I could wed Edmund, but not for a whole ten years, even supposing Young Henry could be persuaded. It stretched like an eternity before me. I could not even imagine so long a wait, seeing only that my thirtieth year would be well gone, my hair faded to grey, my face become marked and lined with the passage of time.

And Edmund—would he not look elsewhere, for a younger bride? Despair closed in on me as I looked up at the bishop again to see him watching me. His face was so full of pity I could not bear it. How could I expect Edmund to wait ten years to win my hand? I could not expect any man to wait a whole decade.

I looked away to hide the tears that slid down my cheeks, even as my thoughts wove a new pattern, seeking some way through Gloucester’s cunningly worked maze. I was not entirely forbidden to enter into marriage, was I?

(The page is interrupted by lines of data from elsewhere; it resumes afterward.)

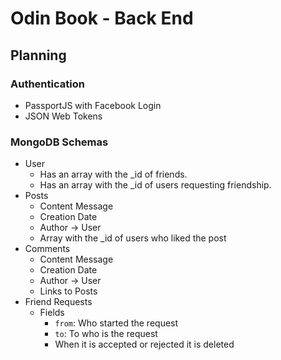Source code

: # Odin Book - Back End

## Planning

### Authentication

- PassportJS with Facebook Login
- JSON Web Tokens

### MongoDB Schemas

- User
  - Has an array with the \_id of friends.
  - Has an array with the \_id of users requesting friendship.
- Posts
  - Content Message
  - Creation Date
  - Author -> User
  - Array with the \_id of users who liked the post
- Comments
  - Content Message
  - Creation Date
  - Author -> User
  - Links to Posts
- Friend Requests
  - Fields
    - `from`: Who started the request
    - `to`: To who is the request
    - When it is accepted or rejected it is deleted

‘What if I disobey?’ I asked, astonished at how my thoughts had leapt from acceptance to defiance. Would I dare to go against the will of Parliament? I did not think so, yet with Edmund by my side, what might I not dare to do? ‘Will I be punished if I wed without Young Henry’s consent?’

Bishop Henry put down his cup, the wine no longer of interest, and took my hands in his. ‘Who can tell? There is one more consequence of Gloucester’s revenge that you must know, Katherine. Arrangements have been made for you to live permanently in the Young King’s household. You will not be allowed to visit your dower properties or travel as you choose. You will go where the Young King goes. Do you understand?’

I understood very well. I was a prisoner. Without bars, without lock and key, but still prisoner under my son’s jurisdiction.

‘It is intended to help you to withstand your carnal passions,’ he continued gently.

And I flinched at the judgement that was becoming engraved on my soul. The image of my mother, painted and bejewelled, casting lascivious glances over the young courtiers, rose before me. What a terrible disservice, all unwittingly, she had done me. I dragged a breath of stifling air into my lungs as I felt my face grow hot from the humiliation.

‘I regret what has been done,’ Bishop Henry continued, when I could not find the words to reply. ‘But it will not be so very bad, you know.’

And now the words spilled out, my voice broken. ‘No? I think it might be. It is to keep me under permanent surveillance.’

‘I’m afraid it is. Young Henry’s claim on the French throne rests entirely on you, and so your reputation must be purer than the pearls in the Virgin’s diadem.’

And at last I wept. For my trampled yearnings for a life with Edmund. For my soft incarceration in my son’s household so that I might never again do anything to cause ripples in English politics. I would be tied fast under Henry’s jurisdiction, anchored as irrevocably as mistletoe in the branch of an apple tree. My heart was broken, my spirit laid low.

‘Don’t weep. Katherine. You are still young.’

‘What use is that? If I am young, I have even more years to live as a prisoner, encased in a shell of lonely respectability. There is no escape for me, is there?’